The church building dates to 1915, and was designed by T. P. Figgis. The foundation stone was laid by James Bryce, 1st Viscount Bryce in 1914. Funding for the building was provided in part by Agnes and Margaret Smith, the 'Sisters of the Sinai'. The church has a long nave and shallow, rectangular chancel. The stained glass in the chancel was made by Theodora Salusbury. The front courtyard was replaced in 1960 when a vestibule, designed by E. Brian Smith, was added to the church. Pevsner described the building as 'well-mannered'.

==LGBTQ Ministry==
St Columba's performs same-sex marriages and blesses civil partnerships.
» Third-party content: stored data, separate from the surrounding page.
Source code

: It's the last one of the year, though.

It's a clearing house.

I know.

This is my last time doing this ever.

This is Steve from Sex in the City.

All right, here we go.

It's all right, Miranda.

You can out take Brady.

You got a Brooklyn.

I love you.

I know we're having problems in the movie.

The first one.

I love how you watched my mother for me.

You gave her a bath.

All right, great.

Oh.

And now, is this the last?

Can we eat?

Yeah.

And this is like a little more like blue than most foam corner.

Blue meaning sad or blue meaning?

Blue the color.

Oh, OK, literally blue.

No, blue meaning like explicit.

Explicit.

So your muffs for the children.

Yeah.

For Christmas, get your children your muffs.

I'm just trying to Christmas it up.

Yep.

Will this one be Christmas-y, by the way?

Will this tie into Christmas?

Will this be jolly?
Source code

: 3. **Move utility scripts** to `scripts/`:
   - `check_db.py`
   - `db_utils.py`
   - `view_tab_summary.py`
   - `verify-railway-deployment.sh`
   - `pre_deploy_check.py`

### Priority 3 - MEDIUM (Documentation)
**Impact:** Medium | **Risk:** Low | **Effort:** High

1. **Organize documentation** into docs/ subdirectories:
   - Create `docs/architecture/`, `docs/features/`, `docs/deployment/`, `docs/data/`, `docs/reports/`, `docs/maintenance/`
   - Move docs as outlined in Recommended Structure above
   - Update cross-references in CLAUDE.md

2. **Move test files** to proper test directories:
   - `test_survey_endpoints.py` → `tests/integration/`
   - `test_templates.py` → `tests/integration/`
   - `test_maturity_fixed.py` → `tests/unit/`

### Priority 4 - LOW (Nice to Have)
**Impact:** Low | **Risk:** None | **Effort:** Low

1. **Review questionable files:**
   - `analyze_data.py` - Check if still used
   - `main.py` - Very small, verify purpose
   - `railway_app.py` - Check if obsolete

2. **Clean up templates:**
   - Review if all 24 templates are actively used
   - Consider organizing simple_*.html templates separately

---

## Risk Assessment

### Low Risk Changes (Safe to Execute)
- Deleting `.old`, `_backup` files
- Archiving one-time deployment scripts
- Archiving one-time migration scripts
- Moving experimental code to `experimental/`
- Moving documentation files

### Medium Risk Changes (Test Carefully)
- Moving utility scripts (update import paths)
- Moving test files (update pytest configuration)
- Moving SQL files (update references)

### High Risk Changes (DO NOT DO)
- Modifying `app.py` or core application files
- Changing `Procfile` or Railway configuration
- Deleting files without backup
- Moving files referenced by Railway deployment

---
The church also hosts First Sunday, fellowship for LGBTQ Christians.

==Ministers==
Among the Ministers to have served the church are:

- Revd David Lusk (father of Mary Levison)
- Revd Roy Drummond Whitehorn, later Principal of Westminster College, Cambridge
- Revd Ray Bailey
- Revd John Thornton
- Revd Caryl Micklem (1978–1990)
- Revd Wesley Workman (1990–1992)
- Revd Dr Susan Durber (1995–2007), later Principal of Westminster College, Cambridge
- Revd Dr Carla Grosch-Miller (2008–2016)
- Revd Helen Garton (since 2018)

Since 2001, the church has shared ministry with Cumnor United Reformed Church.